**Your tasks**.
#1 According to the judgment report, where and on what date did the shooting take place?
#2 Using the judgment report, explain why the court held that requiring the defendant to prove diminished responsibility did not undermine her right to be presumed innocent.

**Text**.

^^^^^^^^

The five-judge panel ruled the legal requirement for the 50-year-old to prove she was only liable for the lesser offence of manslaughter on a diminished responsibility basis did not derogate from her right to be presumed innocent under local laws.
“Proof of a relevant abnormality of mind is not an ingredient of the offence of murder,” the court said in a judgment penned by Chief Justice Andrew Cheung Kui-nung and judge Joseph Fok.
“The burden placed on a defendant to establish the defence of diminished responsibility only arises when the prosecution has satisfied the burden of proving beyond reasonable doubt that the defendant is otherwise guilty of murder.”
The court further held that the legal burden placed on the defence struck a fair balance between an individual’s right to be assumed innocent and the societal benefits of the restriction.
Fellow justices Roberto Ribeiro, Johnson Lam Man-hon and William Gummow, a non-permanent judge from Australia, endorsed the 28-page judgment.
Flanked by six prison officers in the dock, Tsim betrayed no emotions as the verdict was read out and her life sentence confirmed.
A seven-member High Court jury unanimously found Tsim guilty in 2021 of two counts of murder for killing her aunt Jim Siu-fan and uncle Chim Chun-ki with a .25 calibre pistol at Quarry Bay Park on June 26, 2018.
The former bodyguard was also convicted of two counts of shooting with intent for wounding her uncle Jim Chin-kui and aunt Jim Siu-wai in the same incident.
The lower court heard Tsim had held a grudge against her uncles and aunts over a dispute involving her mother’s placement at a home for the elderly until her death and a property left behind by her late grandmother.
The defence contended at the trial she was unable to make a sound judgment due to severe depression and methamphetamine use, an argument rejected by the jury.
The Court of Appeal first dismissed Tsim’s challenge in May last year after concluding her application had “no merit”.

^^^^^^^^

Dataset items
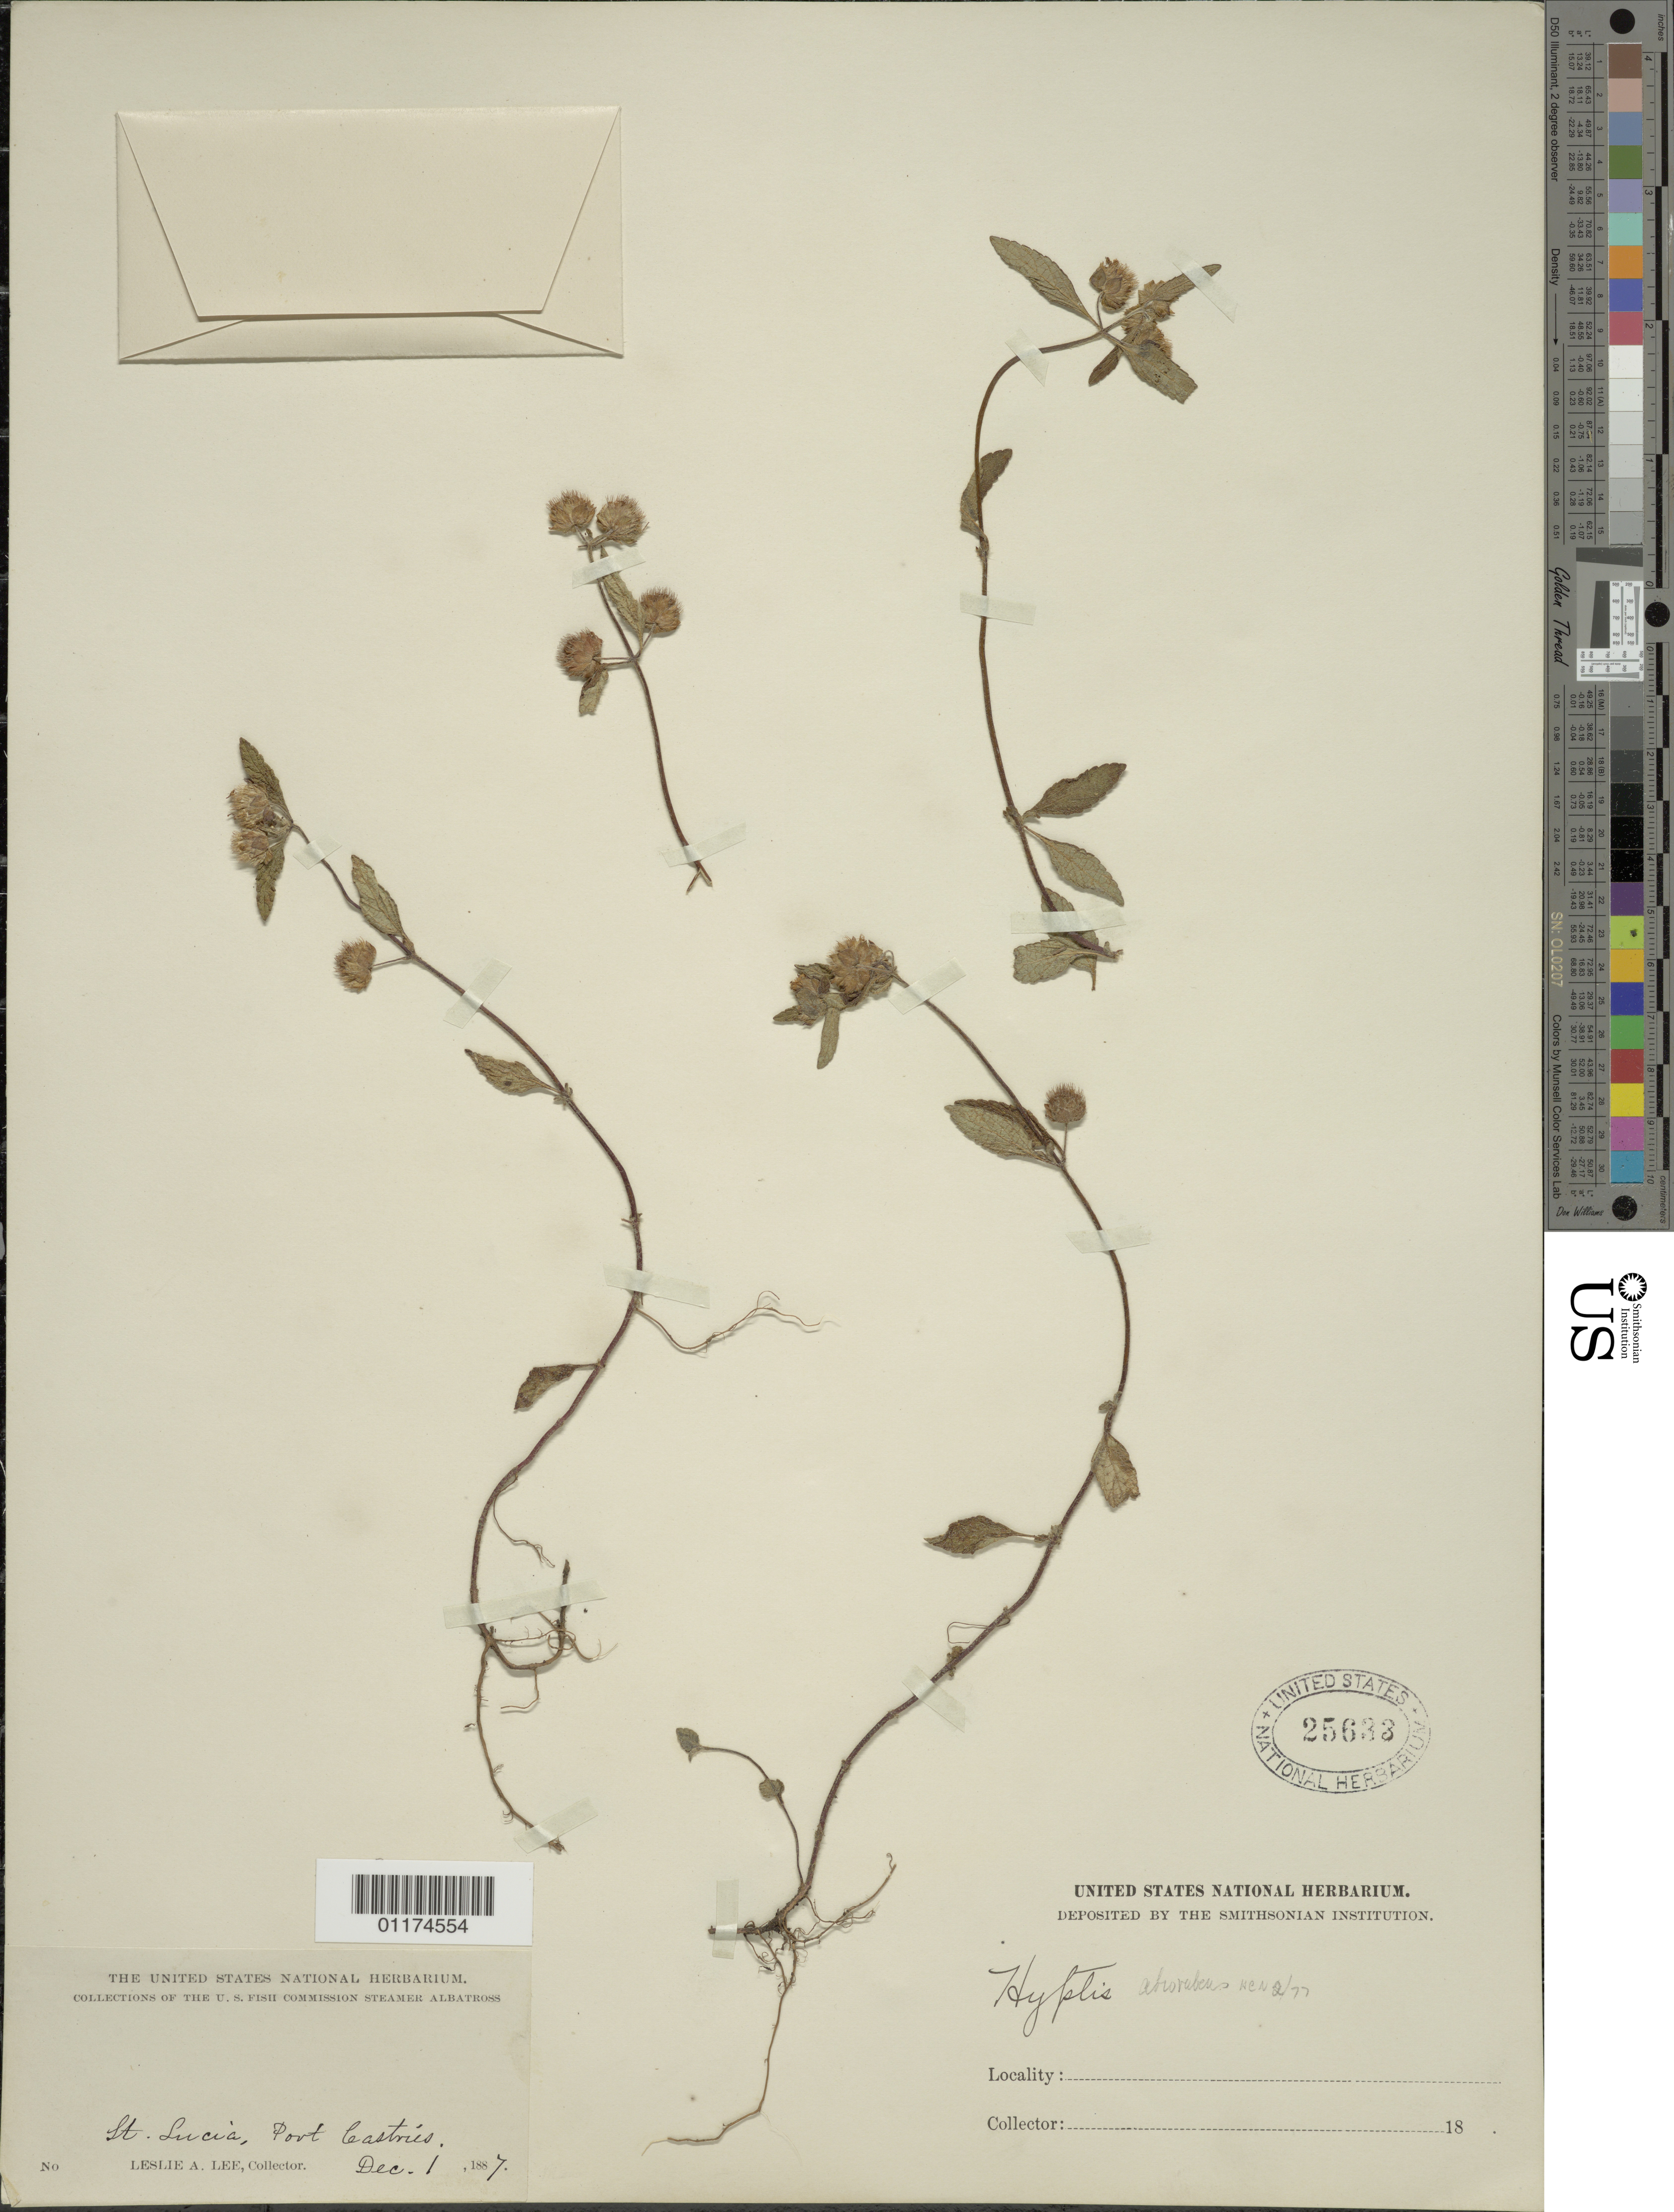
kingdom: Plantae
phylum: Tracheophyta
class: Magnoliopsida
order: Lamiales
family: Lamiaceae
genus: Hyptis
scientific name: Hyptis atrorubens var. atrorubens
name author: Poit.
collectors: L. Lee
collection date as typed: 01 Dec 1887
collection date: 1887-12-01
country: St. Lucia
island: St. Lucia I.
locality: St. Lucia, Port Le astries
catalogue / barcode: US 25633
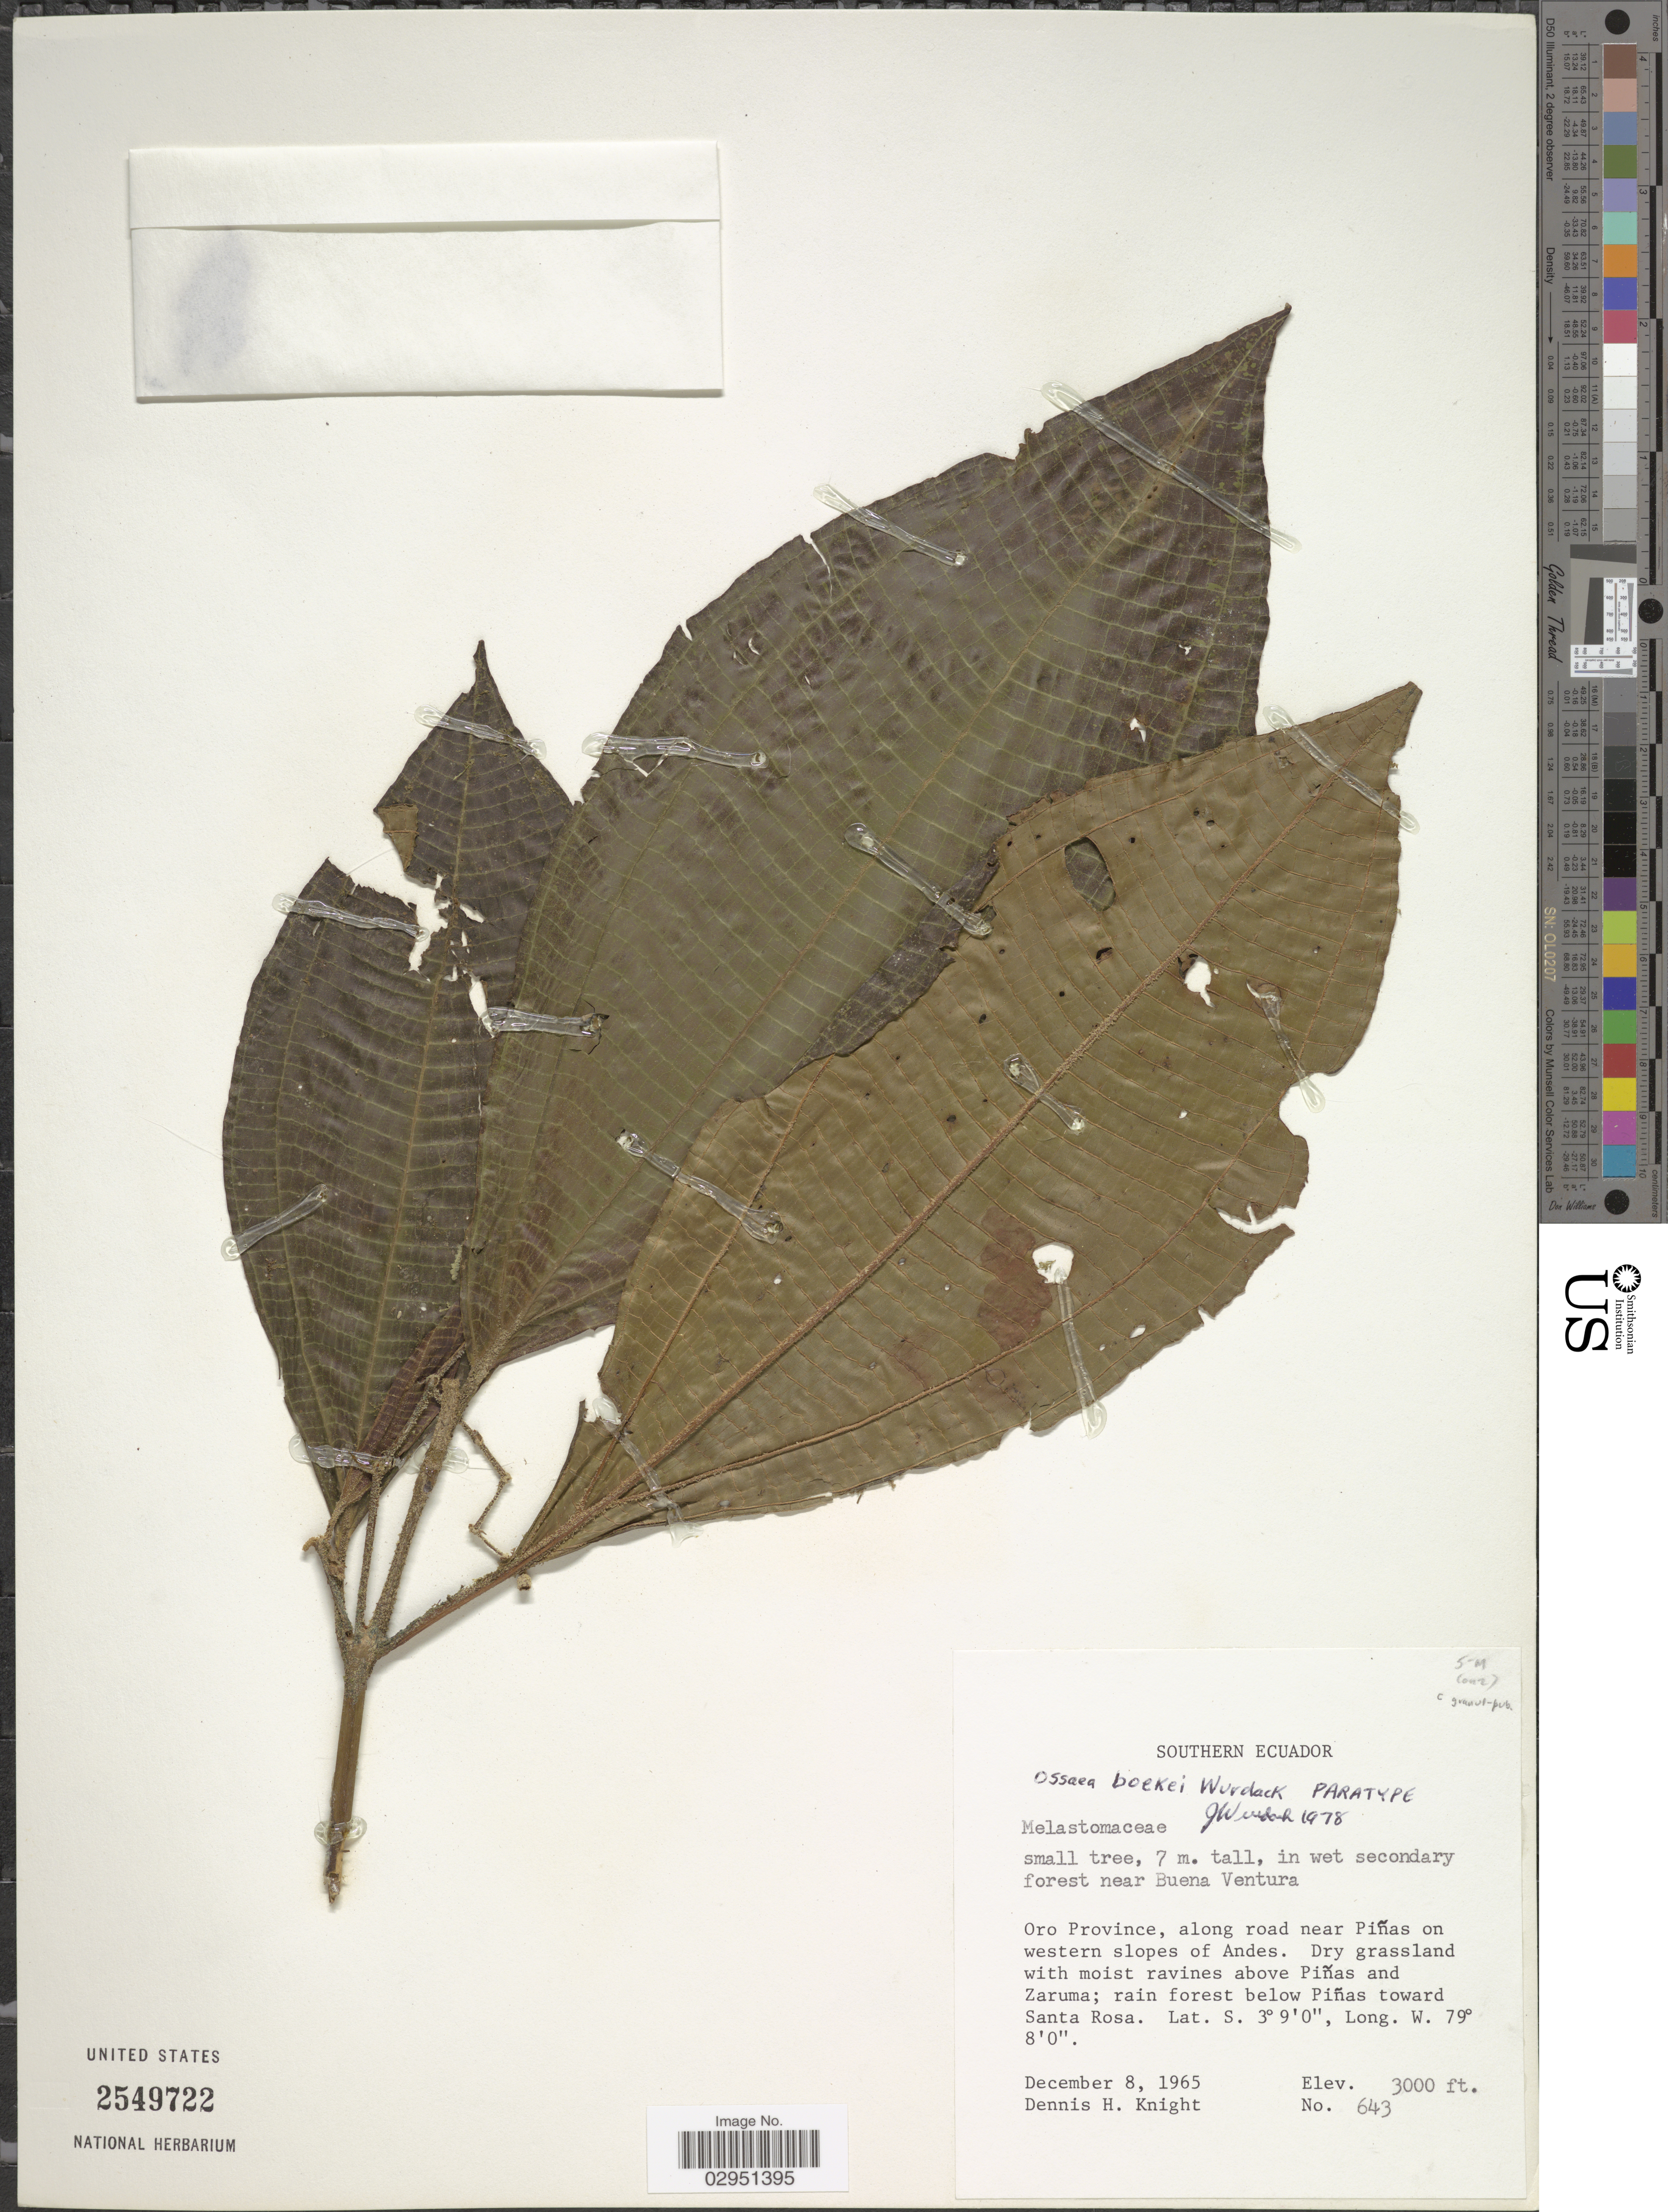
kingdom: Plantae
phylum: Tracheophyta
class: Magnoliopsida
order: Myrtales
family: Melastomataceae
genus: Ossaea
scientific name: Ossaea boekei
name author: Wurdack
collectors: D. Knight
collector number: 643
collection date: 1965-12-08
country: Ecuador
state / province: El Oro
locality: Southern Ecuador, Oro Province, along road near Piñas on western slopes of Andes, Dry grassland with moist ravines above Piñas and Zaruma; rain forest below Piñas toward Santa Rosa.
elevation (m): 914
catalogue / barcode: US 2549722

^^^^^^^^

**Task responses**.
#1 At Quarry Bay Park on June 26, 2018.

#2 Proof of an abnormality of mind is not an ingredient of the offense of murder. The defendant's burden arises only after the prosecution has proved beyond reasonable doubt that she is otherwise guilty of murder. The court also found that this burden struck a fair balance between the individual's right to be presumed innocent and the societal benefits of the restriction.